With boats on board, with anchors weighed,
The fleet rides ready in the bay.
The whole fleet was under sail and moving out to sea by a little before eleven. Rodney had started on his chase.
Before noon the rear ships were clearing Pigeon Island and Point du Cap, the northernmost headland of St. Lucia, was on the beam. The Magnificent and Agamemnon, falling back from their advanced positions while the frigates held on ahead, now came into the fleet. De Grasse, they reported, had come out and gone off to the north-west, with thirty-five sail of the line, ten frigates, and an immense convoy of merchantmen and store-ships, numbering upwards of a hundred and fifty sail. The convoy had left Fort Royal at daybreak, some time in advance of the men-of-war, working up along the coast towards St. Pierre under a small escort.
As the British fleet gained the open sea it formed up in order of sailing, Hood's squadron leading.
Nothing could be seen of the enemy from the fleet. Not even from the mast-head was a glimpse of the French to be got. Touch, though, was well maintained by the frigates, who kept Rodney continuously informed of the course the enemy were taking. Diamond Rock, a solitary haystack-shaped mass off the Morne du Diamant, the south-western point of Martinique, began to rise on the sea-line ahead towards three o'clock. Half-an-hour later they could make out the bluff shoulder of Cape Solomon, on the southern side of Fort Royal Bay.

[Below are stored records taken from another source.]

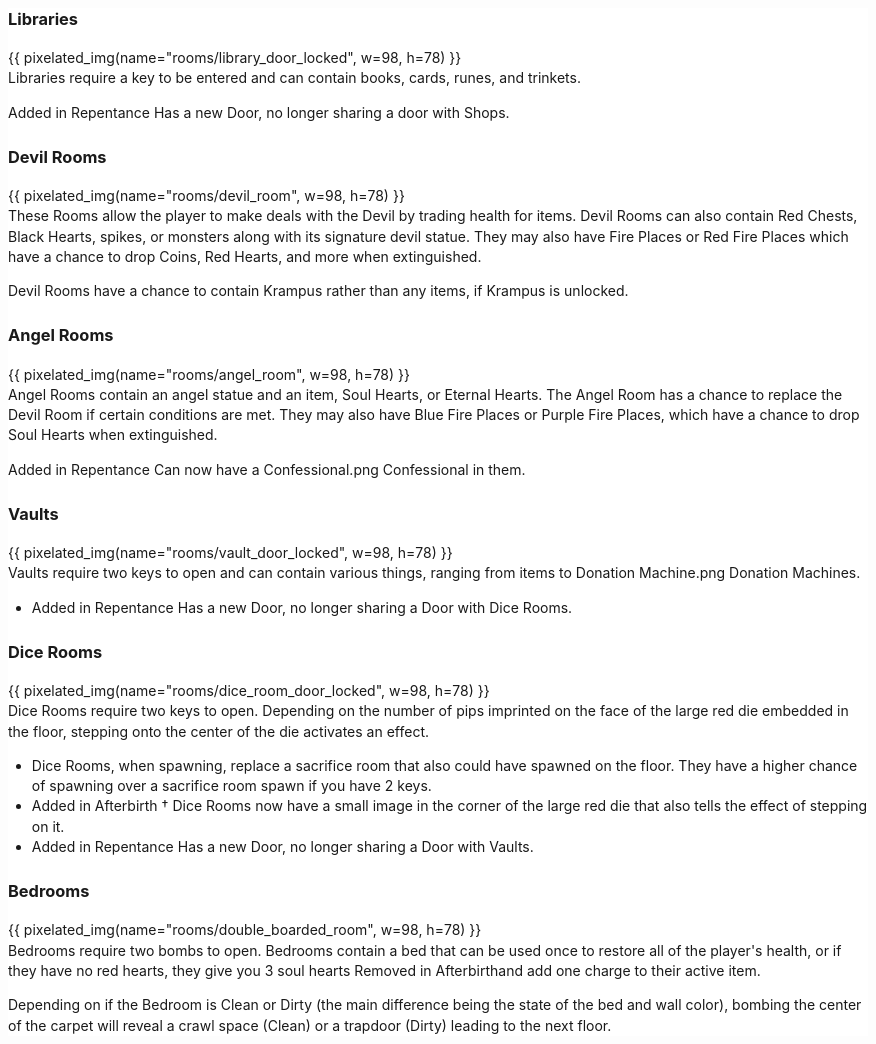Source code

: ### Libraries

{{ pixelated_img(name="rooms/library_door_locked", w=98, h=78) }}  
Libraries require a key to be entered and can contain books, cards, runes, and trinkets.

Added in Repentance Has a new Door, no longer sharing a door with Shops. 

### Devil Rooms

{{ pixelated_img(name="rooms/devil_room", w=98, h=78) }}  
These Rooms allow the player to make deals with the Devil by trading health for items. Devil Rooms can also contain Red Chests, Black Hearts, spikes, or monsters along with its signature devil statue. They may also have Fire Places or Red Fire Places which have a chance to drop Coins, Red Hearts, and more when extinguished.

Devil Rooms have a chance to contain Krampus rather than any items, if Krampus is unlocked. 

### Angel Rooms

{{ pixelated_img(name="rooms/angel_room", w=98, h=78) }}  
Angel Rooms contain an angel statue and an item, Soul Hearts, or Eternal Hearts. The Angel Room has a chance to replace the Devil Room if certain conditions are met. They may also have Blue Fire Places or Purple Fire Places, which have a chance to drop Soul Hearts when extinguished.

Added in Repentance Can now have a Confessional.png Confessional in them.

### Vaults

{{ pixelated_img(name="rooms/vault_door_locked", w=98, h=78) }}  
Vaults require two keys to open and can contain various things, ranging from items to Donation Machine.png Donation Machines.

+ Added in Repentance Has a new Door, no longer sharing a Door with Dice Rooms.

### Dice Rooms

{{ pixelated_img(name="rooms/dice_room_door_locked", w=98, h=78) }}  
Dice Rooms require two keys to open. Depending on the number of pips imprinted on the face of the large red die embedded in the floor, stepping onto the center of the die activates an effect.

+ Dice Rooms, when spawning, replace a sacrifice room that also could have spawned on the floor. They have a higher chance of spawning over a sacrifice room spawn if you have 2 keys.
+ Added in Afterbirth † Dice Rooms now have a small image in the corner of the large red die that also tells the effect of stepping on it.
+ Added in Repentance Has a new Door, no longer sharing a Door with Vaults.

### Bedrooms

{{ pixelated_img(name="rooms/double_boarded_room", w=98, h=78) }}  
Bedrooms require two bombs to open. Bedrooms contain a bed that can be used once to restore all of the player's health, or if they have no red hearts, they give you 3 soul hearts Removed in Afterbirthand add one charge to their active item.

Depending on if the Bedroom is Clean or Dirty (the main difference being the state of the bed and wall color), bombing the center of the carpet will reveal a crawl space (Clean) or a trapdoor (Dirty) leading to the next floor. 
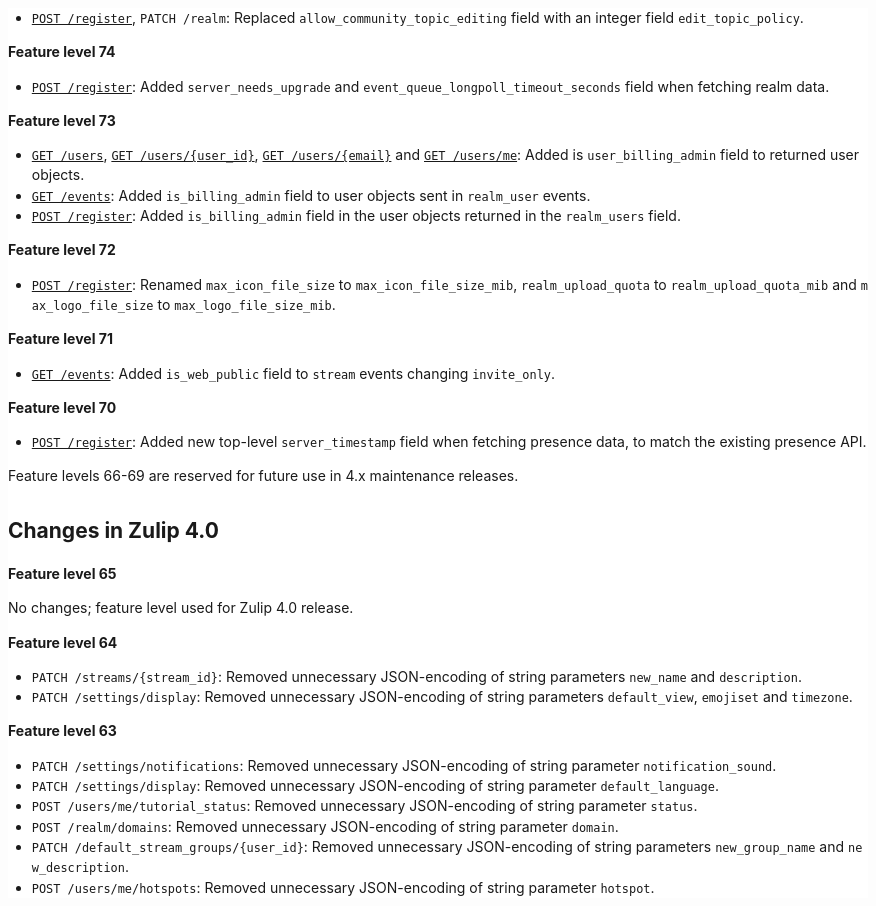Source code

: * [`POST /register`](/api/register-queue), `PATCH /realm`: Replaced `allow_community_topic_editing`
  field with an integer field `edit_topic_policy`.

**Feature level 74**

* [`POST /register`](/api/register-queue): Added `server_needs_upgrade`
  and `event_queue_longpoll_timeout_seconds` field when fetching
  realm data.

**Feature level 73**

* [`GET /users`](/api/get-users), [`GET /users/{user_id}`](/api/get-user),
  [`GET /users/{email}`](/api/get-user-by-email) and
  [`GET /users/me`](/api/get-own-user): Added is `user_billing_admin` field to
  returned user objects.
* [`GET /events`](/api/get-events): Added `is_billing_admin` field to
  user objects sent in `realm_user` events.
* [`POST /register`](/api/register-queue): Added `is_billing_admin` field
  in the user objects returned in the `realm_users` field.

**Feature level 72**

* [`POST /register`](/api/register-queue): Renamed `max_icon_file_size` to
  `max_icon_file_size_mib`, `realm_upload_quota` to `realm_upload_quota_mib`
  and `max_logo_file_size` to `max_logo_file_size_mib`.

**Feature level 71**

* [`GET /events`](/api/get-events): Added `is_web_public` field to
  `stream` events changing `invite_only`.

**Feature level 70**

* [`POST /register`](/api/register-queue): Added new top-level
  `server_timestamp` field when fetching presence data, to match the
  existing presence API.

Feature levels 66-69 are reserved for future use in 4.x maintenance
releases.

## Changes in Zulip 4.0

**Feature level 65**

No changes; feature level used for Zulip 4.0 release.

**Feature level 64**

* `PATCH /streams/{stream_id}`: Removed unnecessary JSON-encoding of string
  parameters `new_name` and `description`.
* `PATCH /settings/display`: Removed unnecessary JSON-encoding of string
  parameters `default_view`, `emojiset` and `timezone`.

**Feature level 63**

* `PATCH /settings/notifications`: Removed unnecessary JSON-encoding of string
  parameter `notification_sound`.
* `PATCH /settings/display`: Removed unnecessary JSON-encoding of string
  parameter `default_language`.
* `POST /users/me/tutorial_status`: Removed unnecessary JSON-encoding of string
  parameter `status`.
* `POST /realm/domains`: Removed unnecessary JSON-encoding of string
  parameter `domain`.
* `PATCH /default_stream_groups/{user_id}`: Removed unnecessary JSON-encoding of string
  parameters `new_group_name` and `new_description`.
* `POST /users/me/hotspots`: Removed unnecessary JSON-encoding of string
  parameter `hotspot`.
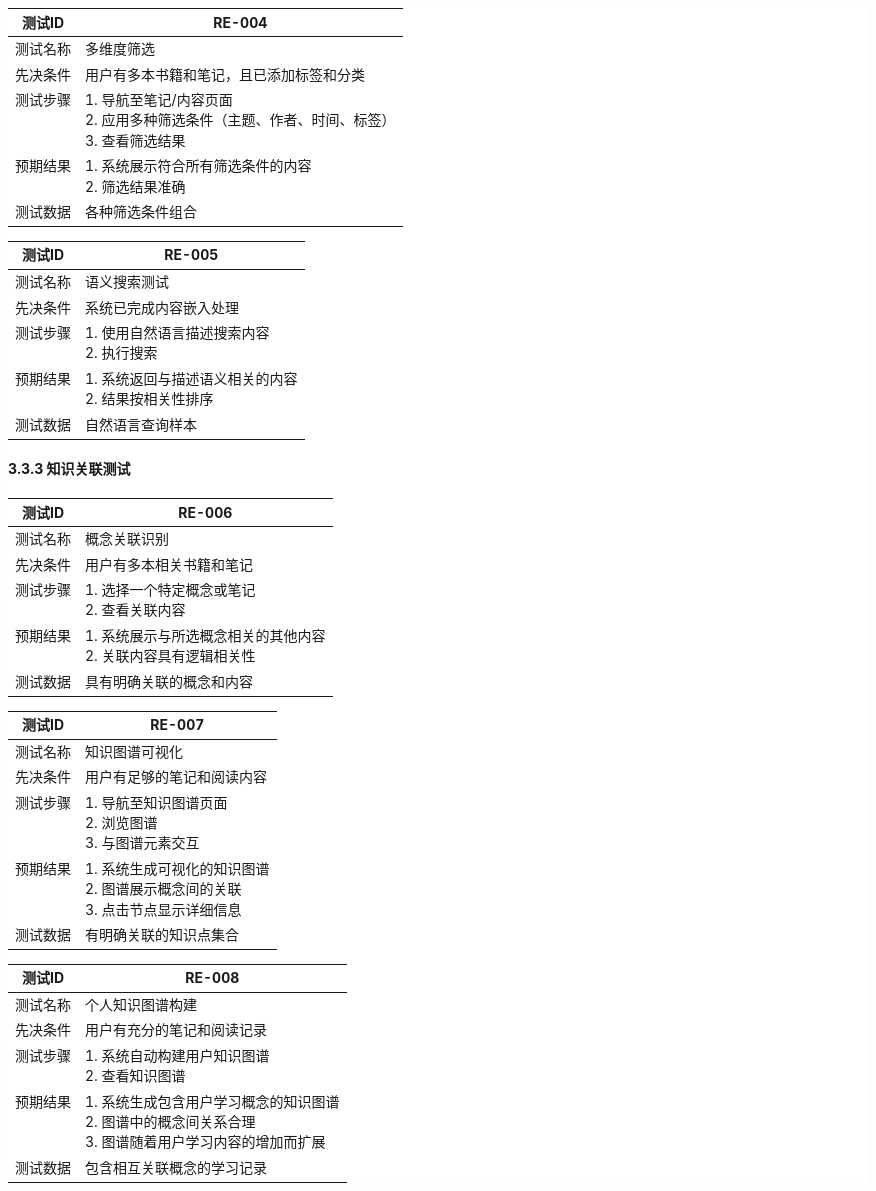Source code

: | 测试ID   | RE-004                                                                                     |
| -------- | ------------------------------------------------------------------------------------------ |
| 测试名称 | 多维度筛选                                                                                 |
| 先决条件 | 用户有多本书籍和笔记，且已添加标签和分类                                                   |
| 测试步骤 | 1. 导航至笔记/内容页面<br>2. 应用多种筛选条件（主题、作者、时间、标签）<br>3. 查看筛选结果 |
| 预期结果 | 1. 系统展示符合所有筛选条件的内容<br>2. 筛选结果准确                                       |
| 测试数据 | 各种筛选条件组合                                                                           |

| 测试ID   | RE-005                                                 |
| -------- | ------------------------------------------------------ |
| 测试名称 | 语义搜索测试                                           |
| 先决条件 | 系统已完成内容嵌入处理                                 |
| 测试步骤 | 1. 使用自然语言描述搜索内容<br>2. 执行搜索             |
| 预期结果 | 1. 系统返回与描述语义相关的内容<br>2. 结果按相关性排序 |
| 测试数据 | 自然语言查询样本                                       |

#### 3.3.3 知识关联测试

| 测试ID   | RE-006                                                           |
| -------- | ---------------------------------------------------------------- |
| 测试名称 | 概念关联识别                                                     |
| 先决条件 | 用户有多本相关书籍和笔记                                         |
| 测试步骤 | 1. 选择一个特定概念或笔记<br>2. 查看关联内容                     |
| 预期结果 | 1. 系统展示与所选概念相关的其他内容<br>2. 关联内容具有逻辑相关性 |
| 测试数据 | 具有明确关联的概念和内容                                         |

| 测试ID   | RE-007                                                                            |
| -------- | --------------------------------------------------------------------------------- |
| 测试名称 | 知识图谱可视化                                                                    |
| 先决条件 | 用户有足够的笔记和阅读内容                                                        |
| 测试步骤 | 1. 导航至知识图谱页面<br>2. 浏览图谱<br>3. 与图谱元素交互                         |
| 预期结果 | 1. 系统生成可视化的知识图谱<br>2. 图谱展示概念间的关联<br>3. 点击节点显示详细信息 |
| 测试数据 | 有明确关联的知识点集合                                                            |

| 测试ID   | RE-008                                                                                                    |
| -------- | --------------------------------------------------------------------------------------------------------- |
| 测试名称 | 个人知识图谱构建                                                                                          |
| 先决条件 | 用户有充分的笔记和阅读记录                                                                                |
| 测试步骤 | 1. 系统自动构建用户知识图谱<br>2. 查看知识图谱                                                            |
| 预期结果 | 1. 系统生成包含用户学习概念的知识图谱<br>2. 图谱中的概念间关系合理<br>3. 图谱随着用户学习内容的增加而扩展 |
| 测试数据 | 包含相互关联概念的学习记录                                                                                |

Nothing of the enemy, though, was visible even from the mast-head of the battle-fleet, until, at eight minutes after four. Hood's ship, the Barfleur, flagship of the van squadron, suddenly made a signal that she saw them. Enthusiastic cheers burst out in response from ship to ship all down the line. From the Formidable, farther astern, they did not get their first sight of the enemy until nearly two hours later, not long before sunset. Then they sighted five strange sail on the horizon to the north-west, 'which we suppose,' says the Formidable's log, 'to be part of the French fleet.' Darkness came on soon after that. 'During the night,' says Sir Charles Douglas, 'we followed them, under as much canvas as we could in prudence carry, the wind blowing very fresh at N.E. by E.'
CHART SHOWING RODNEY'S PURSUIT OF DE GRASSE, AND THE ENGAGEMENTS OF APRIL 9 AND 12
At nine o'clock one of the headmost of the frigates, dropping back from the van, hailed the Formidable to the effect that they had De Grasse's lights well in view. By midnight the enemy's signal-flares were distinctly visible from the British flagship, and an occasional signal-gun was heard. At two in the morning (the 9th of April) the St. Albans dropped back alongside the Formidable and hailed across that she and the Valiant, sailing to windward, had seen the enemy's lights. The Formidable had sighted them for herself just before. Satisfied with the progress made, Rodney now brought the fleet to. Daylight was wanted for the next move.